Kanonenboote für die Humanität

Frankreichs Flotte kreuzt vor Beirut  ■ K O M M E N T A R E

Kreuzzug oder Karitas? Frankreich hat den ansehnlicheren Teil seiner Flotte in See stechen lassen, mit Kurs auf Beirut. Immer der Trikolore nach, die am Bug flattert. Die ehemalige Mandatsmacht habe dort, so Präsident Mitterrand, eine „humanitäre Mission“ zu erfüllen, und zwar für alle Seiten. Die Gelegenheit war zu günstig, um sie ungenutzt verstreichen zu lassen. Nicht allein, daß die High-Tech -Fregatte „Cassard“ ausprobiert sein wollte. Nein, die Fernsehöffentlichkeit war aufgewühlt durch Bilder islamischer Bomben, die in christlichen Vierteln einschlugen, und glaubte, endlich Gut und Böse in einem Bürgerkrieg ausmachen zu können, dessen Fronten bisweilen nur noch den diversen Generalstäben klar zu sein scheinen.

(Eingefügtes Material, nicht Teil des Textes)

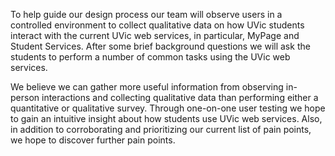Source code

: To help guide our design process our team will observe users in a controlled environment to collect qualitative data on how UVic students interact with the current UVic web services, in particular, MyPage and Student Services. After some brief background questions we will ask the students to perform a number of common tasks using the UVic web services.

We believe we can gather more useful information from observing in-person interactions and collecting qualitative data than performing either a quantitative or qualitative survey. Through one-on-one user testing we hope to gain an intuitive insight about how students use UVic web services. Also, in addition to corroborating and prioritizing our current list of pain points, we hope to discover further pain points.

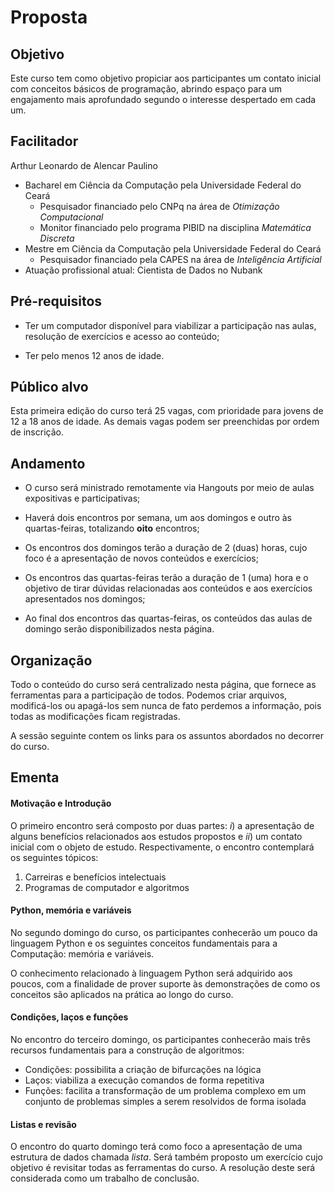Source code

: # Proposta

## Objetivo

Este curso tem como objetivo propiciar aos participantes um contato inicial com
conceitos básicos de programação, abrindo espaço para um engajamento mais
aprofundado segundo o interesse despertado em cada um.

## Facilitador

Arthur Leonardo de Alencar Paulino

* Bacharel em Ciência da Computação pela Universidade Federal do Ceará
    * Pesquisador financiado pelo CNPq na área de *Otimização Computacional*
    * Monitor financiado pelo programa PIBID na disciplina *Matemática Discreta*
* Mestre em Ciência da Computação pela Universidade Federal do Ceará
    * Pesquisador financiado pela CAPES na área de *Inteligência Artificial*
* Atuação profissional atual: Cientista de Dados no Nubank

## Pré-requisitos

* Ter um computador disponível para viabilizar a participação nas aulas,
resolução de exercícios e acesso ao conteúdo;

* Ter pelo menos 12 anos de idade.

## Público alvo

Esta primeira edição do curso terá 25 vagas, com prioridade para jovens de 12 a
18 anos de idade. As demais vagas podem ser preenchidas por ordem de inscrição.

## Andamento

* O curso será ministrado remotamente via Hangouts por meio de aulas expositivas
e participativas;

* Haverá dois encontros por semana, um aos domingos e outro às quartas-feiras,
totalizando **oito** encontros;

* Os encontros dos domingos terão a duração de 2 (duas) horas, cujo foco é a
apresentação de novos conteúdos e exercícios;

* Os encontros das quartas-feiras terão a duração de 1 (uma) hora e o objetivo
de tirar dúvidas relacionadas aos conteúdos e aos exercícios apresentados nos
domingos;

* Ao final dos encontros das quartas-feiras, os conteúdos das aulas de domingo
serão disponibilizados nesta página.

## Organização

Todo o conteúdo do curso será centralizado nesta página, que fornece as
ferramentas para a participação de todos. Podemos criar arquivos, modificá-los
ou apagá-los sem nunca de fato perdemos a informação, pois todas as modificações
ficam registradas.

A sessão seguinte contem os links para os assuntos abordados no decorrer do
curso.

## Ementa

#### Motivação e Introdução

O primeiro encontro será composto por duas partes: *i*) a apresentação de alguns
benefícios relacionados aos estudos propostos e *ii*) um contato inicial com
o objeto de estudo. Respectivamente, o encontro contemplará os seguintes
tópicos:

1. Carreiras e benefícios intelectuais
2. Programas de computador e algoritmos

#### Python, memória e variáveis

No segundo domingo do curso, os participantes conhecerão um pouco da linguagem
Python e os seguintes conceitos fundamentais para a Computação: memória e
variáveis.

O conhecimento relacionado à linguagem Python será adquirido aos poucos, com a
finalidade de prover suporte às demonstrações de como os conceitos são aplicados
na prática ao longo do curso.

#### Condições, laços e funções

No encontro do terceiro domingo, os participantes conhecerão mais três recursos
fundamentais para a construção de algoritmos:

* Condições: possibilita a criação de bifurcações na lógica
* Laços: viabiliza a execução comandos de forma repetitiva
* Funções: facilita a transformação de um problema complexo em um conjunto de
problemas simples a serem resolvidos de forma isolada

#### Listas e revisão

O encontro do quarto domingo terá como foco a apresentação de uma estrutura de
dados chamada *lista*. Será também proposto um exercício cujo objetivo é
revisitar todas as ferramentas do curso. A resolução deste será considerada
como um trabalho de conclusão.
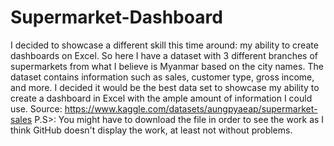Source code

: # Supermarket-Dashboard
I decided to showcase a different skill this time around: my ability to create dashboards on Excel. So here I have a dataset with 3 different branches of supermarkets from what I believe is Myanmar based on the city names. The dataset contains information such as sales, customer type, gross income, and more. I decided it would be the best data set to showcase my ability to create a dashboard in Excel with the ample amount of information I could use. Source:  https://www.kaggle.com/datasets/aungpyaeap/supermarket-sales
P.S>: You might have to download the file in order to see the work as I think GitHub doesn't display the work, at least not without problems.
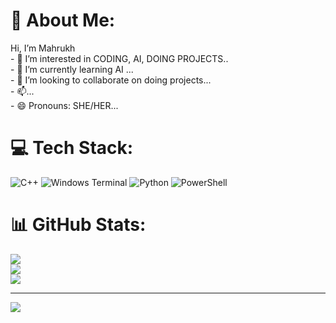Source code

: # 💫 About Me:
Hi, I’m Mahrukh<br>- 👀 I’m interested in CODING, AI, DOING PROJECTS..<br>- 🌱 I’m currently learning AI ...<br>- 💞️ I’m looking to collaborate on doing projects...<br>- 📫...<br>- 😄 Pronouns: SHE/HER...<br>


# 💻 Tech Stack:
![C++](https://img.shields.io/badge/c++-%2300599C.svg?style=for-the-badge&logo=c%2B%2B&logoColor=white) ![Windows Terminal](https://img.shields.io/badge/Windows%20Terminal-%234D4D4D.svg?style=for-the-badge&logo=windows-terminal&logoColor=white) ![Python](https://img.shields.io/badge/python-3670A0?style=for-the-badge&logo=python&logoColor=ffdd54) ![PowerShell](https://img.shields.io/badge/PowerShell-%235391FE.svg?style=for-the-badge&logo=powershell&logoColor=white)
# 📊 GitHub Stats:
![](https://github-readme-stats.vercel.app/api?username=MahrukhBashir03&theme=dark&hide_border=false&include_all_commits=false&count_private=false)<br/>
![](https://github-readme-streak-stats.herokuapp.com/?user=MahrukhBashir03&theme=dark&hide_border=false)<br/>
![](https://github-readme-stats.vercel.app/api/top-langs/?username=MahrukhBashir03&theme=dark&hide_border=false&include_all_commits=false&count_private=false&layout=compact)

---
[![](https://visitcount.itsvg.in/api?id=MahrukhBashir03&icon=0&color=0)](https://visitcount.itsvg.in)

<!-- Proudly created with GPRM ( https://gprm.itsvg.in ) -->
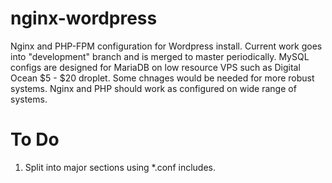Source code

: nginx-wordpress
===============

Nginx and PHP-FPM configuration for Wordpress install. Current work goes into "development" branch and is merged to master periodically. MySQL configs are designed for MariaDB on low resource VPS such as Digital Ocean $5 - $20 droplet. Some chnages would be needed for more robust systems. Nginx and PHP should work as configured on wide range of systems.

To Do
=====

1. Split into major sections using *.conf includes.
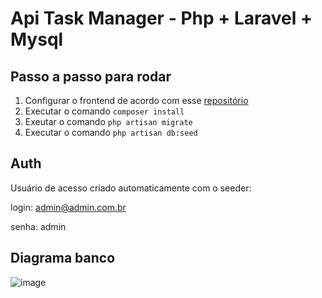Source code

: # Api Task Manager - Php + Laravel + Mysql

## Passo a passo para rodar
1. Configurar o frontend de acordo com esse [repositório](https://github.com/lwlima/frontend-task-manager)
2. Executar o comando `composer install`
4. Exeutar o comando `php artisan migrate`
5. Executar o comando `php artisan db:seed`

## Auth
Usuário de acesso criado automaticamente com o seeder:

login: admin@admin.com.br

senha: admin

## Diagrama banco
![image](https://github.com/lwlima/backend-task-manager/assets/22258650/bc1a3902-79f1-4c87-ab8f-329a7c732ff1)
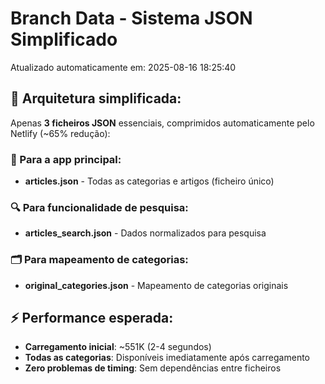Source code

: # Branch Data - Sistema JSON Simplificado
Atualizado automaticamente em: 2025-08-16 18:25:40

## 🎯 Arquitetura simplificada:
Apenas **3 ficheiros JSON** essenciais, comprimidos automaticamente pelo Netlify (~65% redução):

### 📱 Para a app principal:
- **articles.json** - Todas as categorias e artigos (ficheiro único)

### 🔍 Para funcionalidade de pesquisa:
- **articles_search.json** - Dados normalizados para pesquisa

### 🗂️ Para mapeamento de categorias:
- **original_categories.json** - Mapeamento de categorias originais

## ⚡ Performance esperada:
- **Carregamento inicial**: ~551K (2-4 segundos)
- **Todas as categorias**: Disponíveis imediatamente após carregamento
- **Zero problemas de timing**: Sem dependências entre ficheiros
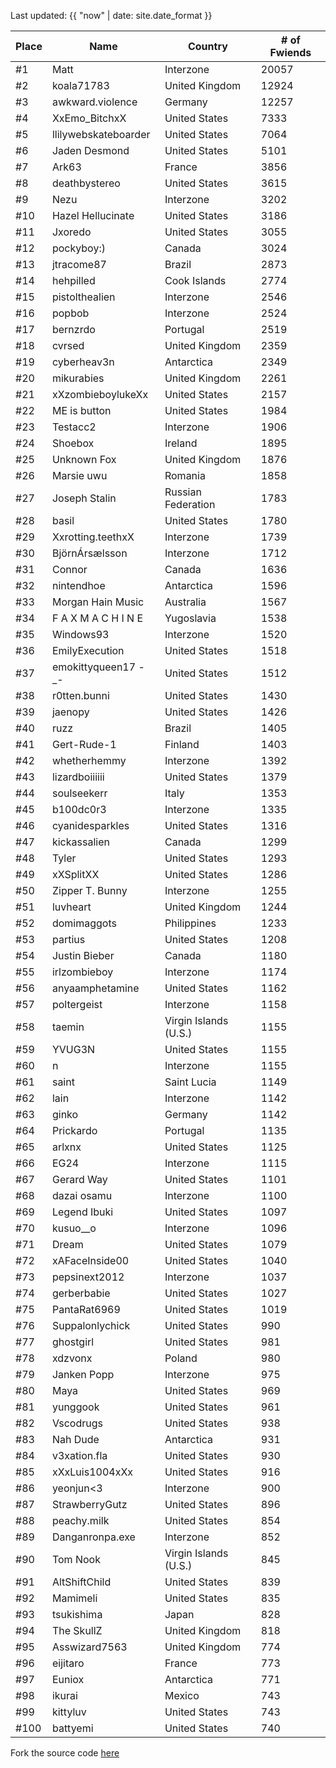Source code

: Last updated: {{ "now" | date: site.date_format }}

Place | Name | Country | # of Fwiends
| --- | --- | --- | --- |
\#1 | Matt | Interzone | 20057
\#2 | koala71783 | United Kingdom | 12924
\#3 | awkward.violence | Germany | 12257
\#4 | XxEmo_BitchxX | United States | 7333
\#5 | llilywebskateboarder | United States | 7064
\#6 | Jaden Desmond | United States | 5101
\#7 | Ark63 | France | 3856
\#8 | deathbystereo | United States | 3615
\#9 | Nezu | Interzone | 3202
\#10 | Hazel Hellucinate | United States | 3186
\#11 | Jxoredo | United States | 3055
\#12 | pockyboy:) | Canada | 3024
\#13 | jtracome87 | Brazil | 2873
\#14 | hehpilled | Cook Islands | 2774
\#15 | pistolthealien | Interzone | 2546
\#16 | popbob | Interzone | 2524
\#17 | bernzrdo | Portugal | 2519
\#18 | cvrsed | United Kingdom | 2359
\#19 | cyberheav3n | Antarctica | 2349
\#20 | mikurabies | United Kingdom | 2261
\#21 | xXzombieboylukeXx | United States | 2157
\#22 | ME is button | United States | 1984
\#23 | Testacc2 | Interzone | 1906
\#24 | Shoebox | Ireland | 1895
\#25 | Unknown Fox | United Kingdom | 1876
\#26 | Marsie uwu | Romania | 1858
\#27 | Joseph Stalin | Russian Federation | 1783
\#28 | basil | United States | 1780
\#29 | Xxrotting.teethxX | Interzone | 1739
\#30 | BjörnÁrsælsson | Interzone | 1712
\#31 | Connor | Canada | 1636
\#32 | nintendhoe | Antarctica | 1596
\#33 | Morgan Hain Music | Australia | 1567
\#34 | F A X M A C H I N E | Yugoslavia | 1538
\#35 | Windows93 | Interzone | 1520
\#36 | EmilyExecution | United States | 1518
\#37 | emokittyqueen17 -_- | United States | 1512
\#38 | r0tten.bunni | United States | 1430
\#39 | jaenopy | United States | 1426
\#40 | ruzz | Brazil | 1405
\#41 | Gert-Rude-1 | Finland | 1403
\#42 | whetherhemmy | Interzone | 1392
\#43 | lizardboiiiiii | United States | 1379
\#44 | soulseekerr | Italy | 1353
\#45 | b100dc0r3 | Interzone | 1335
\#46 | cyanidesparkles | United States | 1316
\#47 | kickassalien | Canada | 1299
\#48 | Tyler | United States | 1293
\#49 | xXSplitXX | United States | 1286
\#50 | Zipper T. Bunny | Interzone | 1255
\#51 | luvheart | United Kingdom | 1244
\#52 | domimaggots | Philippines | 1233
\#53 | partius | United States | 1208
\#54 | Justin Bieber | Canada | 1180
\#55 | irlzombieboy | Interzone | 1174
\#56 | anyaamphetamine | United States | 1162
\#57 | poltergeist | Interzone | 1158
\#58 | taemin | Virgin Islands (U.S.) | 1155
\#59 | YVUG3N | United States | 1155
\#60 | n | Interzone | 1155
\#61 | saint | Saint Lucia | 1149
\#62 | lain | Interzone | 1142
\#63 | ginko | Germany | 1142
\#64 | Prickardo | Portugal | 1135
\#65 | arlxnx | United States | 1125
\#66 | EG24 | Interzone | 1115
\#67 | Gerard Way | United States | 1101
\#68 | dazai osamu | Interzone | 1100
\#69 | Legend Ibuki | United States | 1097
\#70 | kusuo__o | Interzone | 1096
\#71 | Dream | United States | 1079
\#72 | xAFaceInside00 | United States | 1040
\#73 | pepsinext2012 | Interzone | 1037
\#74 | gerberbabie | United States | 1027
\#75 | PantaRat6969 | United States | 1019
\#76 | Suppalonlychick | United States | 990
\#77 | ghostgirl | United States | 981
\#78 | xdzvonx | Poland | 980
\#79 | Janken Popp | Interzone | 975
\#80 | Maya | United States | 969
\#81 | yunggook | United States | 961
\#82 | Vscodrugs | United States | 938
\#83 | Nah Dude | Antarctica | 931
\#84 | v3xation.fla | United States | 930
\#85 | xXxLuis1004xXx | United States | 916
\#86 | yeonjun&lt;3 | Interzone | 900
\#87 | StrawberryGutz | United States | 896
\#88 | peachy.milk | United States | 854
\#89 | Danganronpa.exe | Interzone | 852
\#90 | Tom Nook | Virgin Islands (U.S.) | 845
\#91 | AltShiftChild | United States | 839
\#92 | Mamimeli | United States | 835
\#93 | tsukishima | Japan | 828
\#94 | The SkullZ | United Kingdom | 818
\#95 | Asswizard7563 | United Kingdom | 774
\#96 | eijitaro | France | 773
\#97 | Euniox | Antarctica | 771
\#98 | ikurai | Mexico | 743
\#99 | kittyluv | United States | 743
\#100 | battyemi | United States | 740

Fork the source code [here](https://gist.github.com/sophiezhng/172d2e0584d348bb375c8207152e6c9f)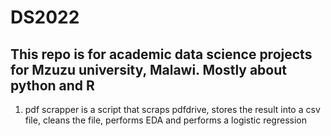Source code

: # DS2022

## This repo is for academic data science projects for Mzuzu university, Malawi. Mostly about python and R 

1. pdf scrapper is a script that scraps pdfdrive, stores the result into a csv file, cleans the file, performs EDA and performs a logistic regression
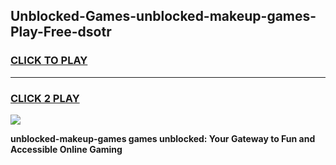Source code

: 
## Unblocked-Games-unblocked-makeup-games-Play-Free-dsotr
<h3>
<a href="https://premium76.site?title=unblocked-makeup-games&ref=09A">CLICK TO PLAY</a></h3>
<hr>

<h3>
<a href="https://premium76.site?title=unblocked-makeup-games&ref=09A">CLICK 2 PLAY</a>
  
</h3>

<a href="https://premium76.site?title=unblocked-makeup-games&ref=09A"><img src="https://clearcache.store/games.png"></a>


**unblocked-makeup-games games unblocked: Your Gateway to Fun and Accessible Online Gaming**
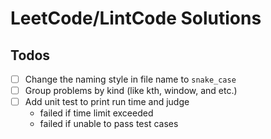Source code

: LeetCode/LintCode Solutions
======

## Todos

- [ ] Change the naming style in file name to `snake_case`
- [ ] Group problems by kind (like kth, window, and etc.)
- [ ] Add unit test to print run time and judge
  - failed if time limit exceeded
  - failed if unable to pass test cases
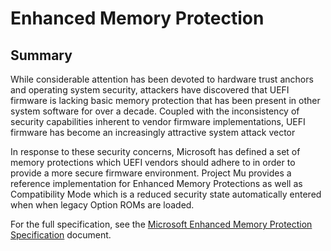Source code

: # Enhanced Memory Protection

## Summary
While considerable attention has been devoted to hardware trust anchors and operating system 
security, attackers have discovered that UEFI firmware is lacking basic memory protection that has 
been present in other system software for over a decade. Coupled with the inconsistency of 
security capabilities inherent to vendor firmware implementations, UEFI firmware has become an 
increasingly attractive system attack vector

In response to these security concerns, Microsoft has defined a set of memory protections
which UEFI vendors should adhere to in order to provide a more secure firmware environment.
Project Mu provides a reference implementation for Enhanced Memory Protections as well as
Compatibility Mode which is a reduced security state automatically entered when when
legacy Option ROMs are loaded.

For the full specification, see the
[Microsoft Enhanced Memory Protection Specification](../pdf/enhanced_uefi_memory_protection_spec.pdf)
document.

Weshalb tut denn keiner was? Da müßte man doch...“, clausewitzte der Bürger und Expremier Michel Debre. Das gaullistische Fossil griff zur Rhetorik des Kreuzritters, um gegen Syrien und seine Alliierten zu mobilisieren: „Frankreich ist der Rufer in der Wüste. Das Abendland sieht dem Verschwinden eines Staates zu, der doch für seine (abendländischen) Werte stand!“ Mitterrand verstand die Botschaft und schickte die Flotte. So würde Frankreich unter den Augen der Weltpresse noch einmal die ihm von de Gaulle zugedachte Traumrolle spielen können: als Robin Hood der EG, der einsam, aber bewaffnet den dritten, den dornigen Weg der Moral geht, während Ost und West und die europäischen Hasenfüße nur antichambrieren. Man stelle sich vor: Die republikanische Flotte Frankreichs rettet Erniedrigte aller Lager aus dem brennenden Beirut - und das womöglich noch am 26.August, dem 200.Jahrestag der Erklärung der Menschenrechte!

Nun ist die Welt schlecht, vor allem in der Levante. Es genügt nicht, ein schwimmendes Krankenhaus auf die Reise zu schicken. Humanität braucht Kanonenboote. So wurde der Flugzeugträger „Foch“ mit 2.000 Soldaten und 40 Bombern zum Schutz des Hospitals gleich mit entsandt. Natürlich bedurfte es weiterer sechs hochmoderner Landeschiffe und Luft- und U -Boot-Abwehrkreuzer und Anti-Anti-Boote... zum Schutze wiederum der „Foch“. Denn handelt es sich auch um eine humanitäre Operation, so hat doch Premierminister Rocard klargestellt, daß „die Kanonen für die Dauer der humanitären Aktion zum Schweigen gebracht werden müssen“ - was bekanntlich am besten durch Kanonen bewerkstelligt werden kann.

Erst im Frühjahr hatte eben die Flotte, die gestern abend ihren Einsatzort erreichte, gemeinsam mit den USA ein Manöver abgehalten. Ziel: Sturmangriff auf den Libanon, um die französischen und amerikanischen Staatsbürger zu evakuieren und - ein Aufwasch - die westlichen Geiseln zu befreien. Kein Wunder also, daß Syriens Autokrat Assad eine Präsenz der gutbestückten französischen Armada vor der libanesischen Küste fürchtet. Zumal der militärpolitische Sprecher der Opposition, Fran?ois Fillon, bereits angedeutet hat, wohin der zweite humanitäre Schritt zu führen hätte: zum Aufbrechen der syrischen Blockade gegenüber den christlichen Häfen. Eine derartige Parteinahme für den „christlichen“ General Aoun wird von der Regierung bisher strikt abgelehnt. Aber Ent- und Verwicklungen pflegen bisweilen schneller abzulaufen, als man denkt. Es heißt aufpassen: Mitterrand spielt mit dem Feuer in einer Region, wo die Zündschnüre nur so herumliegen. Und im Unterschied zum 14.Juli wird es nicht nur ein buntes Feuerwerk sein, das in die Luft gehen wird, um Frankreichs universeller Mission zu huldigen.